User Profile: Chatikh

Member Since: September 26, 2012

CommentsDisplaying Chatikh's 10 most recent comments.

  • How is this a surprise? Psychologists have a technique called Cognitive Behavioral Therapy, that, in it’s most simplistic description, is getting the person to think better thoughts. Focus more on the good and less on the bad. Since there’s nothing showing that the prayer actually changed the behavior of the other person, that’s basically what’s happening here, only the person praying is expecting a difference from God and then see’s what they expect (by focusing on the good and less on the bad).
    Not only that, but most psychologists who practice CBT would be called leftists on this site, since they tend to have more liberal social views. Especially that gays are fine the way they are.

  • @Tumblebumble

    “I had read that in (I believe) the Netherlands, since homosexual couples were allowed to marry, straight couple marriages have declined because marriage now carries a stigma of being for gays.

    Think about what they have done to the rainbow. Same thing will happen to marriage. It will become less appealing, then even distasteful.”

    Actually, what was happening was that the straight couples were forgoing marriage in order to utilize the domestic partnership system that was set up for gays. So if they were forgoing marriage because marriage was for gays, why would they use the domestic partnerships that were set up for gays? What was really happening was that domestic partnerships were easier to enter into and easier to separate from. It was seen as a preferable alternative to marriage. In nations where domestic partnerships or civil unions were abandoned once gays were given the right to marry, no such anomaly occurred.

  • Can’t beat that logic.

  • @KQ1069

    Wow, I’ve never seen a more deluded Christian. Exodus 21:7 is not a warning against slavery. Ephesians 6:5 is not a warning against slavery. A warning against slavery would consist of: “Thou shalt not own another human.” Which doesn’t exist in any form whatsoever in the Bible. At least have the sense to use the (still wrong) “context” excuse, it doesn’t make you look as ignorant about your own religion.

    Exodus 21:7 – “If a man sells his daughter as a servant, she is not to go free as male servants do.”

    Ephesians 6:5 – “Slaves, obey your earthly masters with respect and fear, and with sincerity of heart, just as you would obey Christ”

  • “Many people who oppose gay marriage have “no animosity” towards gay people at all but want to preserve their values, Limbaugh explained.”

    Look at all these comments. Leave it up to “TheBlaze” to prove Rush Limbaugh wrong.

  • @RANGERSKIPPY

    Please supply data confirming your views, from an independent source that doesn’t financially gain from anti-gay or pro-gay groups.

  • They teach the Bible in Texas.

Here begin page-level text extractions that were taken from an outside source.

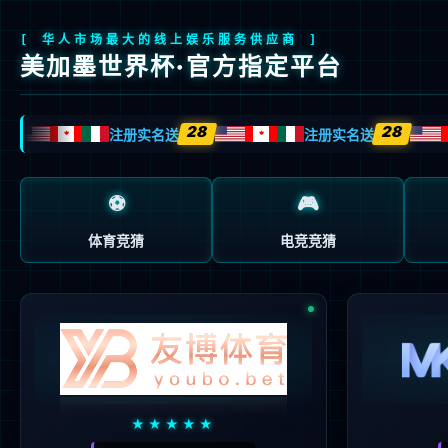
首页
关于我们
产品与方案
制造与服务
产品与方案
ME
功率器件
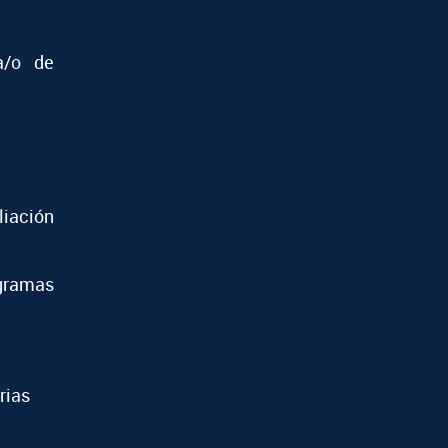
a/o de
iación
ramas
rias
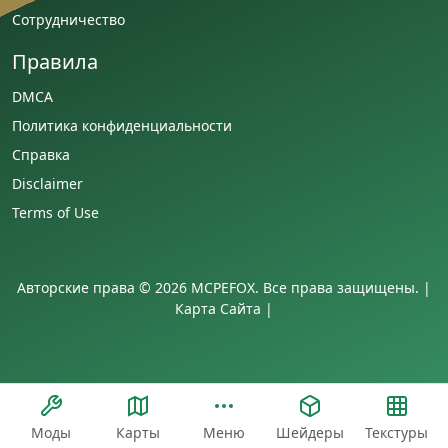
Сотрудничество
Правила
DMCA
Политика конфиденциальности
Справка
Disclaimer
Terms of Use
Авторские права © 2026 MCPEFOX. Все права защищены. |
Карта Сайта
|
Моды
Карты
Меню
Шейдеры
Текстуры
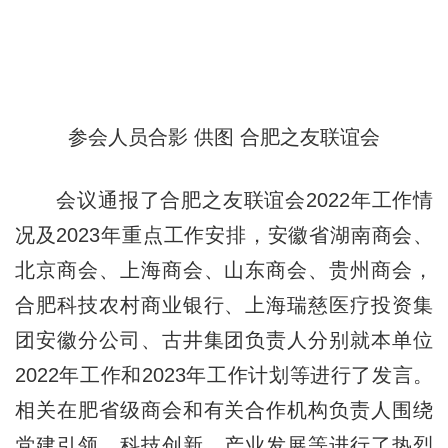
参会人员合影 供图 合肥之友联谊会
会议通报了合肥之友联谊会2022年工作情
况及2023年重点工作安排，安徽省湖南商会、
北京商会、上海商会、山东商会、贵州商会，
合肥科技农村商业银行、上海瑞慈医疗投资集
团安徽分公司、古井集团负责人分别就本单位
2022年工作和2023年工作计划等进行了发言。
相关在肥省级商会和有关合作机构负责人围绕
党建引领、科技创新、产业发展等进行了热烈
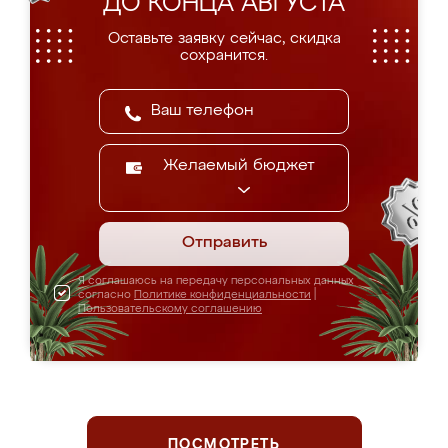
ДО КОНЦА АВГУСТА
Оставьте заявку сейчас, скидка
сохранится.
Желаемый бюджет
Отправить
Я соглашаюсь на передачу персональных данных
согласно
Политике конфиденциальности
|
Пользовательскому соглашению
ПОСМОТРЕТЬ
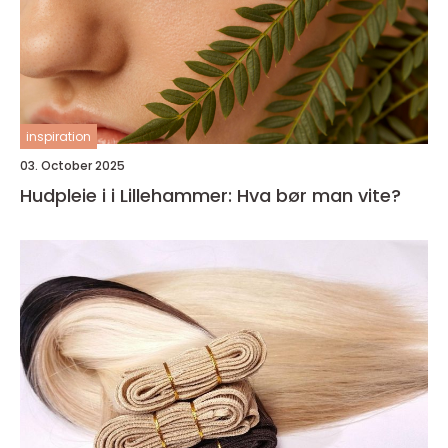
inspiration
03. October 2025
Hudpleie i i Lillehammer: Hva bør man vite?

It’s legal to teach the Bible in school, as long as there is no assertion that the Bible is correct and it is taught from a secular point of view. Except when these schools were examined on whether they follow the law or not, half or so broke the law and abused the system to evangelize students. If the schools could be trusted to follow the law, it’d be one thing, but a very large portion don’t. So either all schools shouldn’t teach the bible, or at least the ones that have abused their authority in the past.

  • @WILBSTAL

    What is wrong with you?

  • How do you define “facts?”

    …If you mean, “something that is proven to be true,” then we agree on the definition of facts and disagree on your use of the word, since evolution is supported by facts.

    If you mean, “something that issupported by the bible,” then we disagree on the definition of facts.

    Either way, you are wrong.

  • @SACREDHONOR1776

    “Much in the same way heterosexuals who abuse the government funded healthcare to treat diseases they had through their escapades.”

    Here’s two scenarios. First is a poor girl in a rough neighborhood. She is currently on medicaid. Her doctor prescribes her birth control because she is being pressured by her boyfriend to become sexually active. Since she’s on medicaid, the government is paying for her birth control. This birth control is however a good investment for the government. Since she was easily prevented from having a child before graduating high school, she is now much more likely to make more from her job once she is an adult, either by going to college or being able to work more hours. That means more taxable income. The same applies to the father.

    The second scenario is the same girl, now an adult. She never got pregnant, except she got HPV from her boyfriend. As happens much too often, she never got regular pap smears. She went to the doctor for irregular bleeding and pain in her pelvis. She later finds out that the cause is cervical cancer. Now, Christian morals might have taught you that this was a cause of her sexual sins, so she somewhat deserves it, but the medical field isn’t so callous. When it comes to treatment, it doesn’t matter how she got sick, all that matters is that she is sick. It does matter when it comes to prevention, which is why we now have vaccines for HPV, which I remember the Right was against.